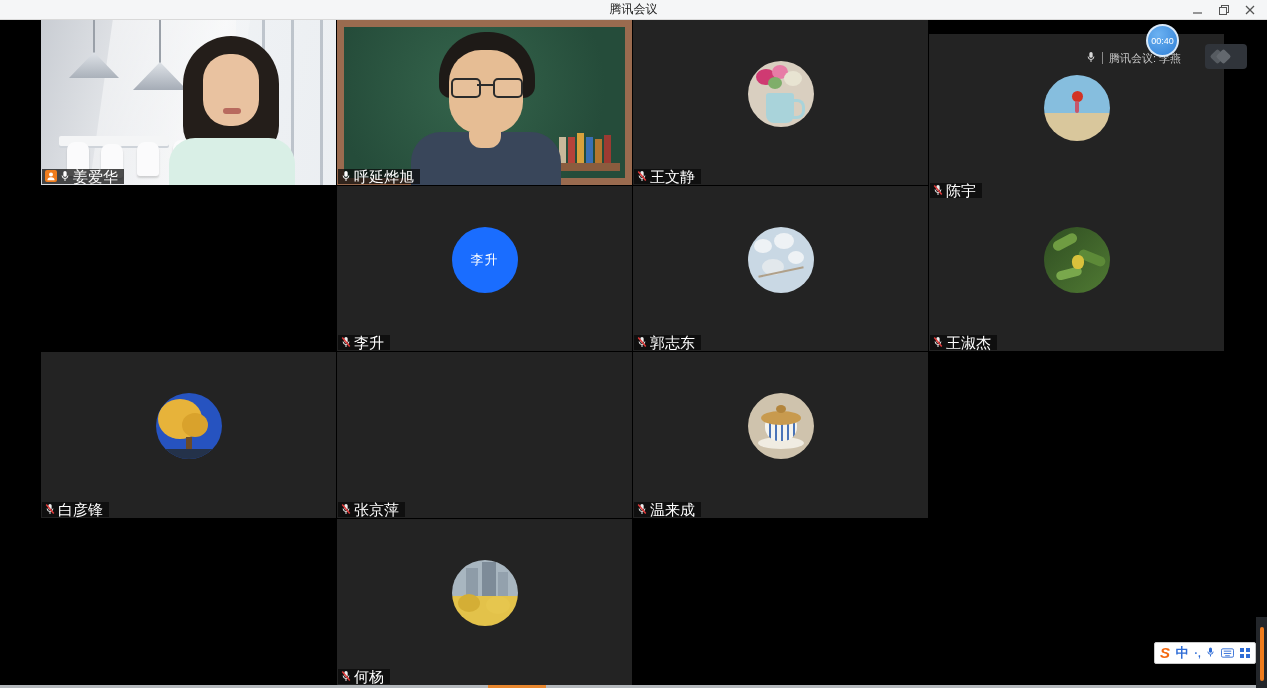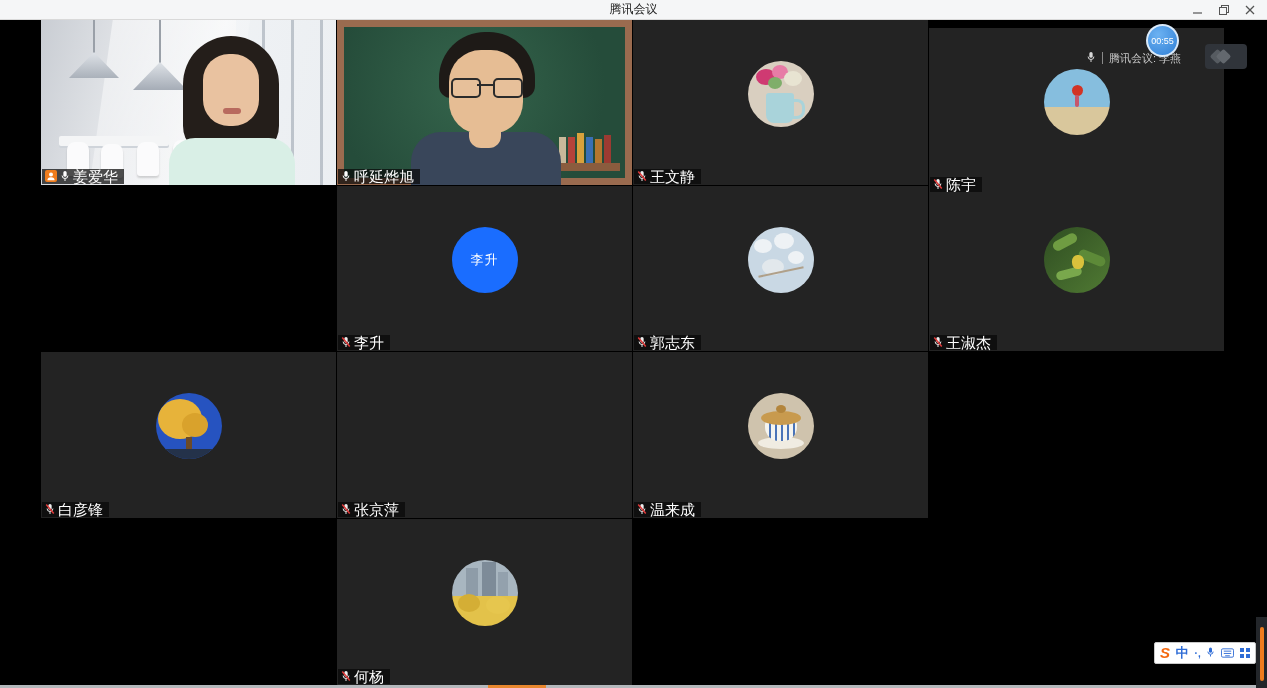--- a/index.html
+++ b/index.html
@@ -392,7 +392,7 @@
 </div>
 
 <div class="timer">
-  <span>00:55</span>
+  <span>00:40</span>
 </div>
 <div class="speaking">
   <span><svg width="10" height="12" viewBox="0 0 12 14">

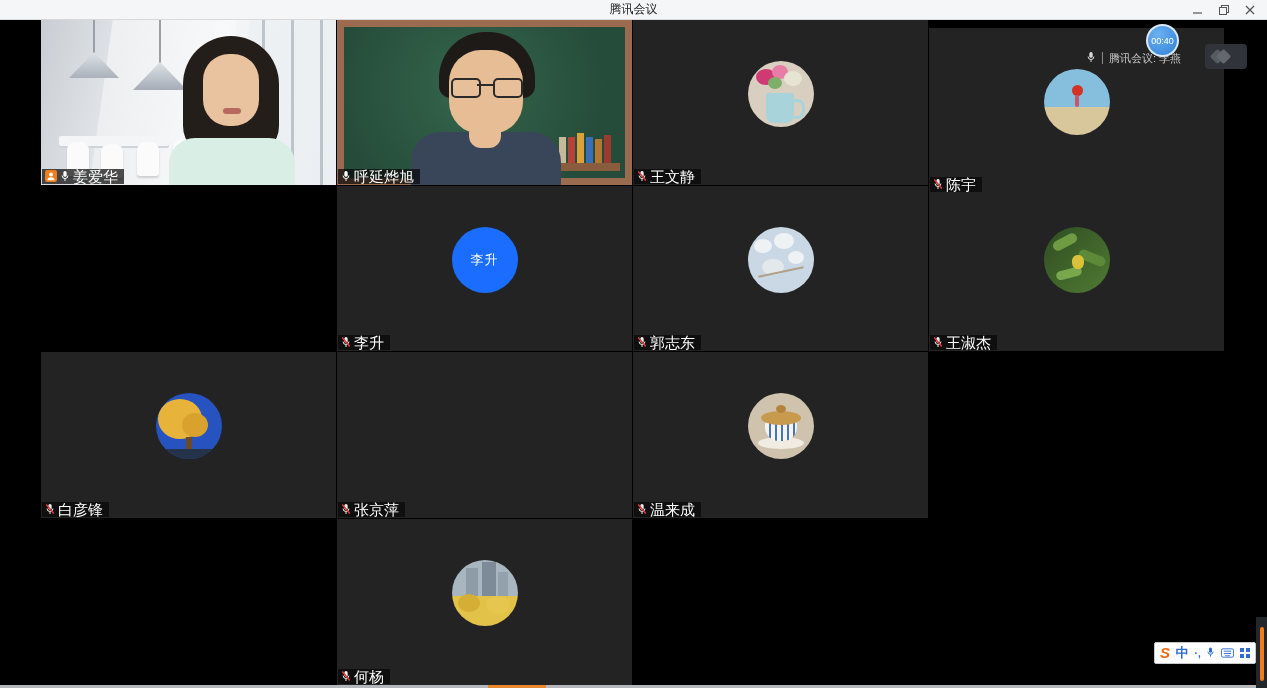--- a/index.html
+++ b/index.html
@@ -254,7 +254,7 @@
     </div>
   </div>
 
-  <div class="tile" style="left:929px;top:8px">
+  <div class="tile" style="left:929px;top:14px">
     <div class="avatar av-beach">
       <div class="umb"></div>
         <div class="per"></div>

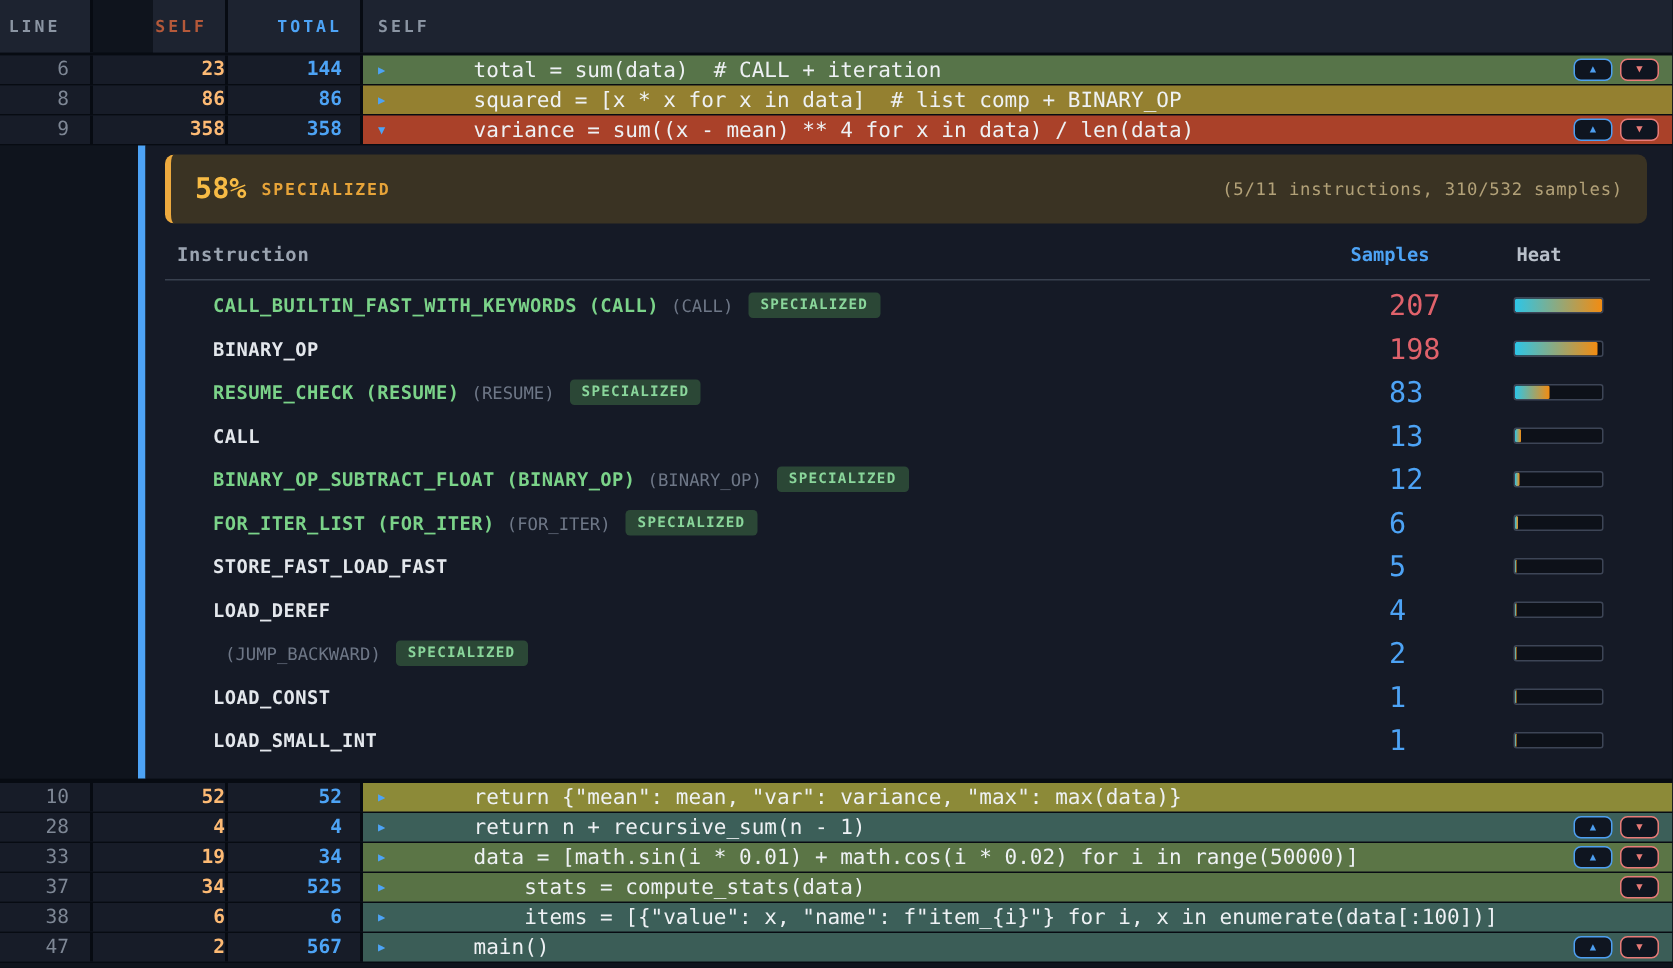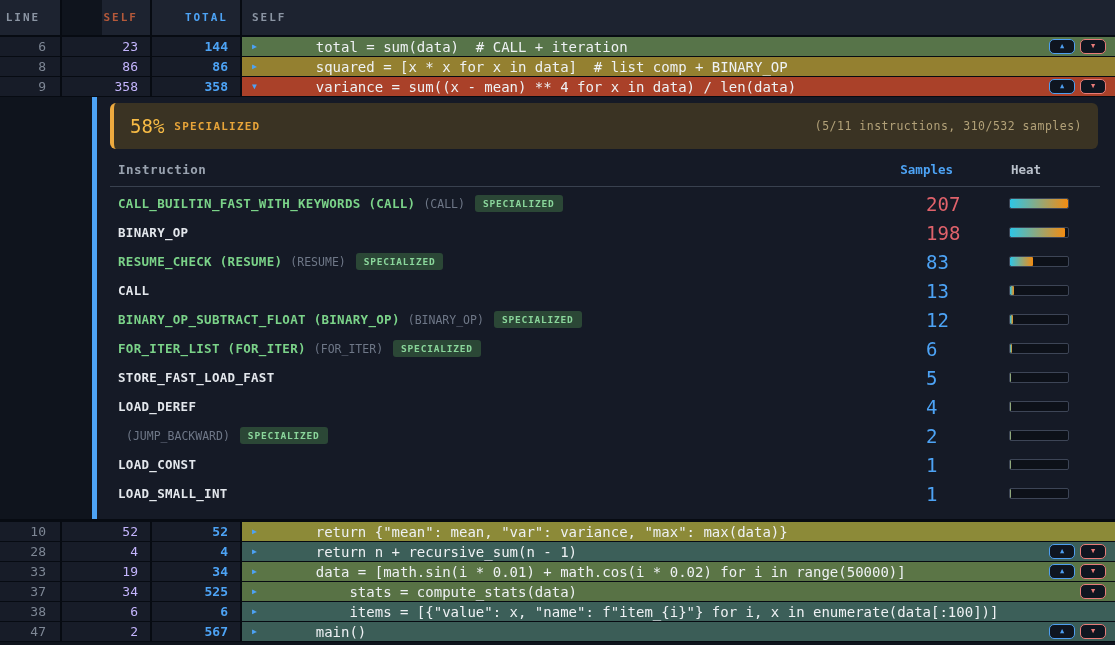--- a/index.html
+++ b/index.html
@@ -29,7 +29,7 @@
     font-size:13px; text-align:right;
   }
   .c-line { color:#7e8795; padding-right:14px; }
-  .c-self { color:#c4b5fd; font-weight:normal; padding-right:12px; }
+  .c-self { color:#fdba74; font-weight:bold; }
   .c-total{ color:#4da3f5; font-weight:bold; padding-right:12px; }
   .c-code {
     position:relative; display:flex; align-items:center;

● **PROBLEM**: If a line of the entries contains the string "font", it counts; report how many such lines there are, as a bare number.

● **RESULT**: 4